The land between Dour Street and the Dour, which appeared, from the two openings left, to have been intended for a row of riverside cottages, was for several years used as the building yard of Mr Alfred Matthews, where his extensive workshops were destroyed by fire on the 10th of April, 1874. The land was subsequently incorporated in Messrs William Crundall and Co’s Wood Street timber yard over the river, to which it was linked by bridges.

 

AROUND THE GREEN HILL

The high green mound, long known as Chapel Mount and the site of the chapel of Bartholomew’s Hospital, is surrounded by Tower Hamlets on the south, by London Road to the east, Buckland Bottom to the north and on the west by Whinless Down and Coombe.
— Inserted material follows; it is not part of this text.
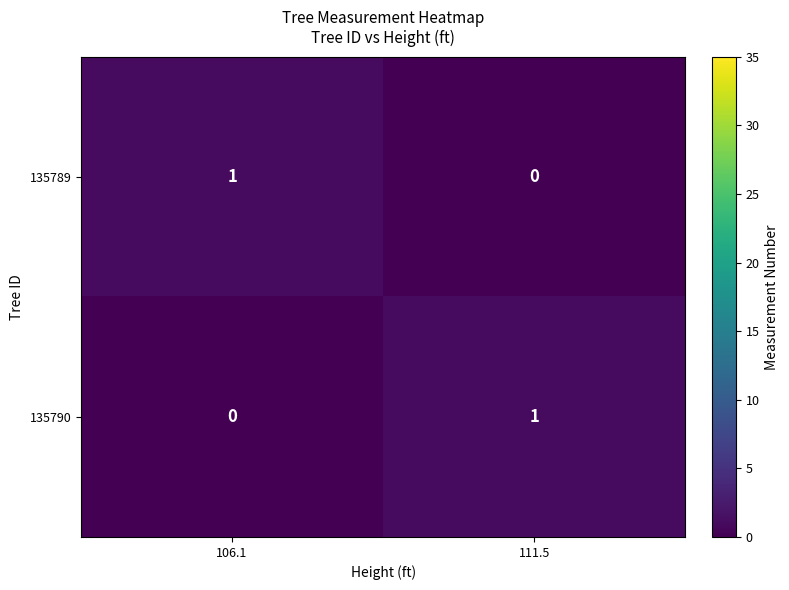

Is the value of 135789 at 106.1 greater than the value of 135790 at 106.1?

Yes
Tower Hamlets, lying in a broad, deep vale, bounded on the south by Priory Hill, and on the north by Chapel Mount, forms a peninsula-shaped, densely populated locality, which the isthmus of Tower Hamlets Road unites to the mainland of Charlton.
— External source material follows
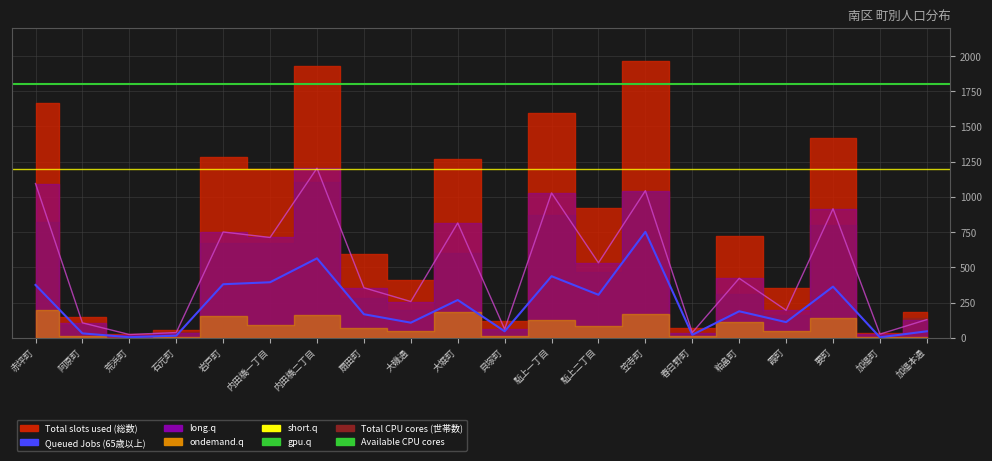

Is it true that Queued Jobs (65歳以上) equals 167 at 扇田町?

True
If we could look back 170 years, we should see the valley destitute of human habitations, except, perhaps, a shepherd's or herdsman’s hut, under the northern ridge, where Noah’s Ark Dairy used to be located. One hundred and thirty years ago there were but a few brickmakers’ cottages here, among which there was the unusual proportion of four beerhouses; and the only other traders appeared to have been one shopkeeper and one baker. In those far-off times the locality had no name, except its ancient designation of Charlton Bottom, and its only distinguishing feature was a tower, still standing on the side of Priory Hill but heavily disguised by its residential conversion of the 1970s, which was built to supply water. For many years brickmaking was the staple industry, and when the output of the brick fields began to be used up in building houses, the question of a name was discussed by Messrs. Finnis and Son, When the son—Mr. Steriker Finnis — jocularly suggested, “Let us call the place Tower Hamlets,“ and that name was adopted.

 

TOWER HAMLETS ROAD

In making our survey, it will be most convenient to begin with the approach up Tower Hamlets Road, which dates from the introduction of the London, Chatham and Dover Railway, in 1861. The old road, which was called Black Horse Lane, from the Black Horse Inn that stood at its entrance, was on a lower level, and ran in a straight line from High Street, past the scavenging depot, over the railway and entering Tower Hamlets just by the arched entrance to what used to be Mr. Goodwin's bakery in East Street. It was intended, by the railway engineers, that this road should have been left and the line traversed by a level crossing; but the Board of Trade would not allow that crossing so near to the entrance of two tunnels. A bridge at that point would have necessitated a stiff gradient of 1 in 7, but by giving the road a curve southward the rise was reduced to 1 in 13. Beside the old road was Smith’s lucifer match manufactory, burnt down on the 28th of November, 1849. The buildings on this road, between High Street and the bridge, are all of later date than 1861, including the former scavenging depot on the-north side.

 

Aerial View

A bird’s eye view of the lower end of the valley known as Tower Hamlets and the London Road-Bridge Street area, in the early 1930s. On the right is Tower Hamlets Road and its junction with the main street and Bridge Street. In the foreground Tower Hamlets Road passes over the railway, alongside which is the old Corporation scavenging yard and stables, and joins up with Tower Street and East Street running horizontally across the picture. On the left is Widred Road and the old school with its playground adjoining the road. Top right is Charlton Mill and near the centre of the picture are the recently demolished St. Bartholomew’s Church on one side of London Road, with the London Road Methodist Church further up on the other side.